The List of Reviewers lists all present, whether standing members or temporary, to provide the full scope of expertise present on that date. Lists are posted 30 days before the meeting and are tentative, pending any last minute changes.
Review Dates
Topics
- Development of novel molecular genetic tools for study of central and peripheral nervous systems; neurodegeneration, neurodevelopment, addiction and neuronal function.
- Novel application of existing genetic, genomic and proteomic tools to neuroscience questions.
- Regulation of neural gene expression; sequence and technology based detection of epigenetic regulation via DNA and RNA modifications, chromatin remodeling, post-translational modifications and non-coding RNAs.
- Gene discovery and genetic variation with the aim of investigating typical neurodevelopment, neural function, and neuropathology.
- Methods for gene delivery and genome editing in neurons or glia.
- Molecular imaging technologies for gene expression profiling in neurons and glia; to study neural translational and transcriptional regulation and nervous system disease biomarkers including novel application or modifications of optogenetics.
- Linking genetics to neural phenotypes
- Bioinformatic and computational analysis of neuronal gene expression, proteomic and epigenomic datasets.
Shared Interests and Overlaps
MNG overlaps with multiple study sections that review aspects of nervous system biology or function. When the focus is on that particular context, the application may be reviewed elsewhere. For example, applications that investigate the genetics of chemosensory function will generally be reviewed in Neuroscience of Interoception and Chemosensation (NIC); somatosensory and pain in Sensory-motor Neuroscience Study Section (SMN) or Neurobiology of Pain and Itch (NPI); auditory system function and hearing loss in Auditory System (AUD); visual information processing in Neuroscience of Basic Visual Processes Study Section (NBVP); embryonic neural development reviewed in Neurogenesis and Cell Fate (NCF); neurodegeneration in Cellular and Molecular Biology of Neurodegeneration (CMND) or Cellular and Molecular Biology of Glia (CMBG); and complex behavioral disorders in Pathophysiological Basis of Mental Disorders and Addictions (PMDA).
Applications focused on rare neurological diseases may be reviewed by MNG; however, studies focused on molecular mechanisms of pathogenesis of rare diseases that include neurological pathologies may be reviewed by Therapeutic Approaches to Genetic Diseases (TAG).

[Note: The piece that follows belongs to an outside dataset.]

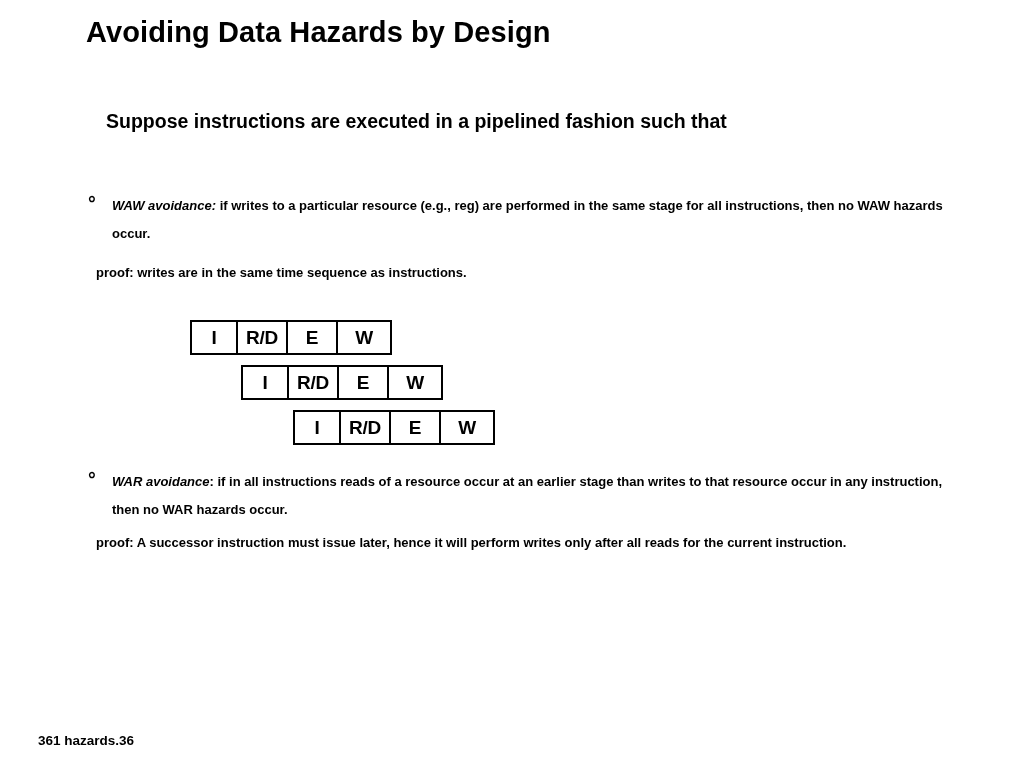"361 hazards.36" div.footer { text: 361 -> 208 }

Applications focused on methods of gene delivery and editing in neurons and glia may be reviewed by MNG; applications focused on development of gene therapies for nervous system diseases may be reviewed in TAG.
Applications focused on patient oriented therapeutic and biomarker development for neurodegenerative and cognitive disorders will be reviewed in Clinical Neuroscience and Neurodegeneration (CNN).
There are shared interests in genetics of neuroscience with Genetics of Health and Disease (GHD). Applications that emphasize neurodevelopment, neural function and neuropathology aspects are reviewed in MNG. Applications in which the focus is on molecular genetic and genomic variation are reviewed in GHD.
There are shared interests in the use of the molecular biological and genetic tools in studies of the nervous system with Neuronal Communications (NC). Applications focused on the genetics, genetic tools or genetic discovery are reviewed in MNG. Applications using molecular biology and genetic techniques with a focus on synaptic plasticity are reviewed in NC.